This of course being a film in the most primitive, campy traditions of genre horror, Walter finds that rejuvenation - and eventually local and art-world fame - through the macabre. After accidentally stabbing and killing his landlord's cat when attempting to retrieve it from between the walls of his apartment, he finds that the best way to cover up the murder, and benefit from it personally in the process, is to cover the whole corpse with clay, fashioning it as a sculpture of a dead cat with a knife in its side. The corpulent poet from the cafe, Maxwell H. Brock (Julian Burton), and Carla (Barboura Morris), Walter's love interest, immediately deem the sculpture a masterpiece, forwardly impressed by its acute sense of anatomy. Art critics get word of the piece, and soon he is a hidden phenomenon. Unfortunately, they're curious to see more, and this newfound enthusiasm influences the stubborn Walter to continue creating sculptures. Although his next work is also the product of an accident, killing a local cop with a frying pan out of fear when he threatens with a gun to arrest him for drug possession, Walter begins actively murdering members of the town to fulfill his "artistic calling".
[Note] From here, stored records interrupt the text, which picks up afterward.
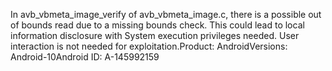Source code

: In avb_vbmeta_image_verify of avb_vbmeta_image.c, there is a possible out of bounds read due to a missing bounds check. This could lead to local information disclosure with System execution privileges needed. User interaction is not needed for exploitation.Product: AndroidVersions: Android-10Android ID: A-145992159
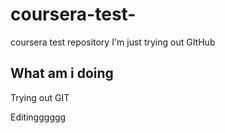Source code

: # coursera-test-
coursera test repository
I'm just trying out GItHub

## What am i doing

Trying out GIT


Editingggggg
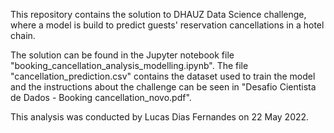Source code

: This repository contains the solution to DHAUZ Data Science challenge, where a model is build to predict guests' reservation cancellations in a hotel chain. 

The solution can be found in the Jupyter notebook file "booking_cancellation_analysis_modelling.ipynb". The file "cancellation_prediction.csv" contains the dataset used to train the model and the instructions about the challenge can be seen in "Desafio Cientista de Dados - Booking cancellation_novo.pdf".

This analysis was conducted by Lucas Dias Fernandes on 22 May 2022.
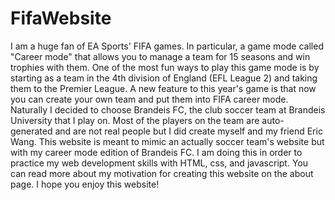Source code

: # FifaWebsite
I am a huge fan of EA Sports' FIFA games. In particular, a game mode called "Career mode" that allows you to manage a team for 15 seasons and win trophies with them. One of the most fun ways to play this game mode is by starting as a team in the 4th division of England (EFL League 2) and taking them to the Premier League. A new feature to this year's game is that now you can create your own team and put them into FIFA career mode. Naturally I decided to choose Brandeis FC, the club soccer team at Brandeis University that I play on. Most of the players on the team are auto-generated and are not real people but I did create myself and my friend Eric Wang. This website is meant to mimic an actually soccer team's website but with my career mode edition of Brandeis FC. I am doing this in order to practice my web development skills with HTML, css, and javascript. You can read more about my motivation for creating this website on the about page. I hope you enjoy this website!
In these startling effronteries, as strange as they are loaded with impracticalities, death becomes creation in an in-your-face manner rarely seen in films. Such a concept would normally be explored obliquely, but Corman lays it right on the table, suggesting that art can spring from even the most unlikely sources. Of course, no one (except for the Walter's boss) raises an eyebrow about the continued absence of the cafe regulars that Walter murders, nor do they ever truly inquire about how he gained his artistic prowess, preferring instead to marvel at it as if it stands on a lofty pedestal, a divine creation erected from God-given talent. Not to mention, where is the ghastly smell of fleshy decay? For Corman, these logistical obstacles were of no bother, for he realized his ultimate goal was to create entertaining movies in short periods of time. If anything, the stubbornness of the Paisley fans and their relentless blindness towards Walter's sketchy methods only amplifies Corman's overall critique of the pretensions existing in the art world, the fact that surface details such as words and forms are of more importance than whether or not their sources are authentic. Made in 1959, A Bucket of Blood effortlessly and humorously deconstructs the emerging beatnik counterculture and - with its jaunty jazz soundtrack - the conventions of horror as well.